Kakheti

Alaverdi and Shuamta

1977 and 1980

 

Kakheti is a rich valley of vineyards nestled in the mountains east of Tbilisi. In fact, as improbable as it may sound, the Georgians claim that wine-making was invented in Kakheti. In any case, in-the-ground clay vessels for grape fermentation were found near Ikalto which held 30 000 liters. They were glazed in situ and carbon-dated - by the wood used for their firing and remnants of wine - to around 3000 BC....

Large tracts were owned by the Chavchavadze of Tsinandali. During Soviet times Georgian wines were quite poor, despite what every Georgian claims. Only very recently have modern methods been introduced, and now there are some estates that produce competitive wines for the European market.

 

June 1977 Alaverdi with Merab and his Students

The first time Merab took me there was in 1977 using the ruse of a picnic of his laboratory - the bearded foreigner was hidden in the institute's van among his students. The weather was glorious, and the party was merry to the point of silliness. We had a barbecue all fresco in Shuamta and on the way home the girls and Sophiko took turns to comfort the half-drunk foreigner....

The attraction of Kakheti is Alaverdi, a church of the 11th century surrounded by vineyards which rivals the Romanesque churches of Western Europe in its architectural dimensions.

 

 

 

 

Konrad would one day await Alexandra Dadiani before their wedding at this spot....

 

 

 

 

The designer jeans and platform shoes of Merab's female students at the spring near Ikalto.

 

 

View of the Kakheti valley and the mountains of Pshavi from Shuamta - where Alexandra's first shot-gun wedding would one day take place.

(Stored dataset entries)
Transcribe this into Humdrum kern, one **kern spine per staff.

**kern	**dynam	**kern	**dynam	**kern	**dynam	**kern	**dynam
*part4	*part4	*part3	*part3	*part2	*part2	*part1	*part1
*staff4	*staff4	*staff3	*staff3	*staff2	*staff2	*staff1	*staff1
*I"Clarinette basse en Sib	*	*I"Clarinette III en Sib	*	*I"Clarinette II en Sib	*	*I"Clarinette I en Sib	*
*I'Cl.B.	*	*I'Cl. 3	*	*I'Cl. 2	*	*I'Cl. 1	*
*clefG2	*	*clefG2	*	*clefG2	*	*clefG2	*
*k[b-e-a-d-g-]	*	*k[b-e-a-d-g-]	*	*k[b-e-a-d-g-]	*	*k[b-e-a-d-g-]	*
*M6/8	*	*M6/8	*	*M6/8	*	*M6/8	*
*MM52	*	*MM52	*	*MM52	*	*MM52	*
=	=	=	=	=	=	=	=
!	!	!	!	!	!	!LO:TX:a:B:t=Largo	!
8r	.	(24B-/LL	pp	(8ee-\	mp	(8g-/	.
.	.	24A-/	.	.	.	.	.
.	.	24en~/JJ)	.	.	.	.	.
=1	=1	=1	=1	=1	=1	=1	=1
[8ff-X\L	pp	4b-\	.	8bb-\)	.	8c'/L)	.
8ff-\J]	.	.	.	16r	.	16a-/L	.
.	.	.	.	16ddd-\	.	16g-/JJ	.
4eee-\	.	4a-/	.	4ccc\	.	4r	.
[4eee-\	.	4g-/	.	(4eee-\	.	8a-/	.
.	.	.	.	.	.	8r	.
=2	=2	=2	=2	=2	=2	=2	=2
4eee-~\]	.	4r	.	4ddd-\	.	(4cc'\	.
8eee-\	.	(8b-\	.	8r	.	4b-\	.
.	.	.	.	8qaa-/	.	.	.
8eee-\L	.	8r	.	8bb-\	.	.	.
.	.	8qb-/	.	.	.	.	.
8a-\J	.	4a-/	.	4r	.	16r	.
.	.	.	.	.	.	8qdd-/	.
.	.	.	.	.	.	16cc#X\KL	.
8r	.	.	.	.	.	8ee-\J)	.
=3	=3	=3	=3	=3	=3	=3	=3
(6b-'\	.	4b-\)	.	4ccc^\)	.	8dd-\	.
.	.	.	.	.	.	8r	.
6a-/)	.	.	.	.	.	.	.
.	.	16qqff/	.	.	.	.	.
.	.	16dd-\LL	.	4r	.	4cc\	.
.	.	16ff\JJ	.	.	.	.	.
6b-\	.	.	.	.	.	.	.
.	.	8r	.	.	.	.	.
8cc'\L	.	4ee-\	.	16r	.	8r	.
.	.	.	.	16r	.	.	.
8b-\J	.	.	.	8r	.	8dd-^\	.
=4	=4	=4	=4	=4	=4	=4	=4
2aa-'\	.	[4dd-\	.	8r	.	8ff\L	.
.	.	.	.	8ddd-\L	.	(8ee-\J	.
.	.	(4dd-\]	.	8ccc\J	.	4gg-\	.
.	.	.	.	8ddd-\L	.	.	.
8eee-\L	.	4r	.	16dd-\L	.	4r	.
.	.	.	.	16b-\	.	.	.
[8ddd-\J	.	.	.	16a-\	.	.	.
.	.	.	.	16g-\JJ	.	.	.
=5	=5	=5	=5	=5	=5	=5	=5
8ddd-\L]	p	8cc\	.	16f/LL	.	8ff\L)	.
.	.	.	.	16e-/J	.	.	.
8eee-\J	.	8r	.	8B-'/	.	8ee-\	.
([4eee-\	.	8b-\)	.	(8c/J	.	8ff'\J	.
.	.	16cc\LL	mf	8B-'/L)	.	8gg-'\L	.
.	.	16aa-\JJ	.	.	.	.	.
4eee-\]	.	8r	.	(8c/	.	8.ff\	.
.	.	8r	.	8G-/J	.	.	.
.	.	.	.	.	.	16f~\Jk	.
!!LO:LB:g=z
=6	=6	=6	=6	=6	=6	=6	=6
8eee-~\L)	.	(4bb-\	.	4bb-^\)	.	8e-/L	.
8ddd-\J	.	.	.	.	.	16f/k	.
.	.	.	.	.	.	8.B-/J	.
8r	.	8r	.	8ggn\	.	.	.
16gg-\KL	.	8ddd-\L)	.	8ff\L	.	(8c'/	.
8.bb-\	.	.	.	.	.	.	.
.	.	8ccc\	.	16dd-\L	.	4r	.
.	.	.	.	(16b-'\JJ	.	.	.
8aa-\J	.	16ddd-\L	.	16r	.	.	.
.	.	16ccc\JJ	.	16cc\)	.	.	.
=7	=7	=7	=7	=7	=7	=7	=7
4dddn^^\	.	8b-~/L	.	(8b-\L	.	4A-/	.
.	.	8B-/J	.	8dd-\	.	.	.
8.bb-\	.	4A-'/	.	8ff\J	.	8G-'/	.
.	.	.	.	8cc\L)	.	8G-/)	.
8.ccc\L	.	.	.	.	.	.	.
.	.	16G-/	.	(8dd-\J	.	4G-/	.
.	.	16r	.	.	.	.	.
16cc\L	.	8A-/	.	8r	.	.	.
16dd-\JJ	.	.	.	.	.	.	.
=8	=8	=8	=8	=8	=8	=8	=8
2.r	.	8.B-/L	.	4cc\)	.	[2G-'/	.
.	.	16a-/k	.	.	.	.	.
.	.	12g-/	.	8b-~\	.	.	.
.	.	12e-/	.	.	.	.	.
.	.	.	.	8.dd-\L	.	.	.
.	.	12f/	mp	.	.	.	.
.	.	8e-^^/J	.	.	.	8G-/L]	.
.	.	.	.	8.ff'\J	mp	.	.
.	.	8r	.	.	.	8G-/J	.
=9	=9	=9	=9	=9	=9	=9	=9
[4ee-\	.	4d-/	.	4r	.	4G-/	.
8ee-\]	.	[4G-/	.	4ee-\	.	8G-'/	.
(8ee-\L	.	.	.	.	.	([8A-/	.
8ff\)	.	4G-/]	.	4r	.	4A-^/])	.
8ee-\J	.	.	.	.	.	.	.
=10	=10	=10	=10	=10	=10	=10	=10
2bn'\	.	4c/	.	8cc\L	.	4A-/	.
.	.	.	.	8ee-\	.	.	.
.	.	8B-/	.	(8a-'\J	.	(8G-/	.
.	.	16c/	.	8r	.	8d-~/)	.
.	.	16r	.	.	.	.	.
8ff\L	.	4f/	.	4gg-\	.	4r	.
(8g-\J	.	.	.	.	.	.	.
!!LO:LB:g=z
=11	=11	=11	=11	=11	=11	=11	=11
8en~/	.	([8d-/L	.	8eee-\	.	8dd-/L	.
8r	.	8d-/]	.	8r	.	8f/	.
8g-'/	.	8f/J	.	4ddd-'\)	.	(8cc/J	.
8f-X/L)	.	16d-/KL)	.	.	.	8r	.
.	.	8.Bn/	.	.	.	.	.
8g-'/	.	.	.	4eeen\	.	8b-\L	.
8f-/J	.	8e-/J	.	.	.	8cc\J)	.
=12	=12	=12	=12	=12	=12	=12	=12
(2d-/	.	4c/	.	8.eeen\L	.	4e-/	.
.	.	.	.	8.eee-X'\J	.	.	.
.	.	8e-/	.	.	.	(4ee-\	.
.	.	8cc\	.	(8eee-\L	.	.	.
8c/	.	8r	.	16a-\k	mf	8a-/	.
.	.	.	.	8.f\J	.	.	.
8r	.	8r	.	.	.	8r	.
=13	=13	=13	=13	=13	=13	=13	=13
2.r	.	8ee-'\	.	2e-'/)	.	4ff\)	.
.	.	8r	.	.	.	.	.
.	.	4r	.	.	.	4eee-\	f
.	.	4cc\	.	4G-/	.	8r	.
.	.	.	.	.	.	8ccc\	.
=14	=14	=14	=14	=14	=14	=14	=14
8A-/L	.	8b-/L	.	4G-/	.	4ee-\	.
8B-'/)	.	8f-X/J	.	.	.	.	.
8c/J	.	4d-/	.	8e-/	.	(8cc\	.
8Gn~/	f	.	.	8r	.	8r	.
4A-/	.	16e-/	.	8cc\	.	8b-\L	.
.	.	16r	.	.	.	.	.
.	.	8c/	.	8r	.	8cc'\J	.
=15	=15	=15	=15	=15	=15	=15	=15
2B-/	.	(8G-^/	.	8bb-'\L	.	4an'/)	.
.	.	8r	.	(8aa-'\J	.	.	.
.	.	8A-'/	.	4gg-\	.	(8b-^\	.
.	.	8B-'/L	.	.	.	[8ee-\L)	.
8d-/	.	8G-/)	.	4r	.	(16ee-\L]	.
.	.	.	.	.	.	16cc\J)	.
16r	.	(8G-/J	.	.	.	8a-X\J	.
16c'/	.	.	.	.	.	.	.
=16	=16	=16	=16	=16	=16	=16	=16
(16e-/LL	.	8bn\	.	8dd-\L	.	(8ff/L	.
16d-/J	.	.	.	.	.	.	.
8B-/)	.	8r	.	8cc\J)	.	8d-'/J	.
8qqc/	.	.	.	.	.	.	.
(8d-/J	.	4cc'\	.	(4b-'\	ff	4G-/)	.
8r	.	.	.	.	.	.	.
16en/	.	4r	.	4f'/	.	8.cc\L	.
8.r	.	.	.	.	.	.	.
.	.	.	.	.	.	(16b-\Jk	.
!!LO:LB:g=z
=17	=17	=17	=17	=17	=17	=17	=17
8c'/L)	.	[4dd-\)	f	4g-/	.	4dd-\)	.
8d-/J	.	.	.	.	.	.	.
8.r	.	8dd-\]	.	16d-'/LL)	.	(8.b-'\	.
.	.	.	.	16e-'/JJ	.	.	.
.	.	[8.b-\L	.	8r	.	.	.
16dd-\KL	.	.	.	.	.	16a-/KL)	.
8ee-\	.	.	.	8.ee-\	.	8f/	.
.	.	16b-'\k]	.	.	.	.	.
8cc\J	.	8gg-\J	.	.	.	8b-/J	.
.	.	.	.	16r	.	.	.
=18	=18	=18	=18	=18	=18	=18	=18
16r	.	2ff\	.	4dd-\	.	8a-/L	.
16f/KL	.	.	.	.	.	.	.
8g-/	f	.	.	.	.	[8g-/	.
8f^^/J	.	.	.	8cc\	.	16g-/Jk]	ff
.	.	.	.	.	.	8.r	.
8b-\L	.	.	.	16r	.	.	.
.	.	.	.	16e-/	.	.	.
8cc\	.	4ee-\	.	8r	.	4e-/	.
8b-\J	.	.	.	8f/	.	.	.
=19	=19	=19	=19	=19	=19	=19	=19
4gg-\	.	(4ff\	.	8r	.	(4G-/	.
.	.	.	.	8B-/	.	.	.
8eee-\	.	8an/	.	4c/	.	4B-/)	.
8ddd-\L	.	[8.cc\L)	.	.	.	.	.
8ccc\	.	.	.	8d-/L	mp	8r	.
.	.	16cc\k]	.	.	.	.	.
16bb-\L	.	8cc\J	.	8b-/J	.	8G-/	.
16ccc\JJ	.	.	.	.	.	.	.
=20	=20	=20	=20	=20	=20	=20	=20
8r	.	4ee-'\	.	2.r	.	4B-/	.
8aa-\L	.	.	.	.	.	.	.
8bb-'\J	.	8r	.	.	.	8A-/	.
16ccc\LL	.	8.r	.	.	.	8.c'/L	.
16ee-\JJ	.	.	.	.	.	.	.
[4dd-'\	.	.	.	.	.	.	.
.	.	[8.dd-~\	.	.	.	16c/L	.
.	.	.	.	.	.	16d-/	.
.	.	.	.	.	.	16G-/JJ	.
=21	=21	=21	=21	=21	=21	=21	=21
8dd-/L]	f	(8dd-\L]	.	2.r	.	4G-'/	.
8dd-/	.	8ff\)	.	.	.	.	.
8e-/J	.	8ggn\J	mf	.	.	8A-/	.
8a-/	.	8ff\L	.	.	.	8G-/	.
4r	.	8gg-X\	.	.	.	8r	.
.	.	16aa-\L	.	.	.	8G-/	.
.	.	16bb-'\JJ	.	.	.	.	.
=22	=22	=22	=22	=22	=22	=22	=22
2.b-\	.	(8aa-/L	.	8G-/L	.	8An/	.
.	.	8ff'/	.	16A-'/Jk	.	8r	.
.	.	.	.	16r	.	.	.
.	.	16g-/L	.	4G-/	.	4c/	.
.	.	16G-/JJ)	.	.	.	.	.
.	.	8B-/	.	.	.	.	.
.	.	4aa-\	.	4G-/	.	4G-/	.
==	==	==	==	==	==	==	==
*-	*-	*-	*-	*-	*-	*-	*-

List of tasks =>
1. Answer these questions from the Kakheti text:
(a) Near which place were the in-the-ground clay vessels for grape fermentation found?
(b) To which century does the text date the church of Alaverdi?
(c) In which year did Merab first take the writer to Kakheti?
2. Translate this sentence from the Kakheti text into French: "Kakheti is a rich valley of vineyards nestled in the mountains east of Tbilisi."

Answers by task =>
1.
(a) Near Ikalto.
(b) The 11th century.
(c) 1977.

2. La Kakhétie est une riche vallée de vignobles nichée dans les montagnes à l'est de Tbilissi.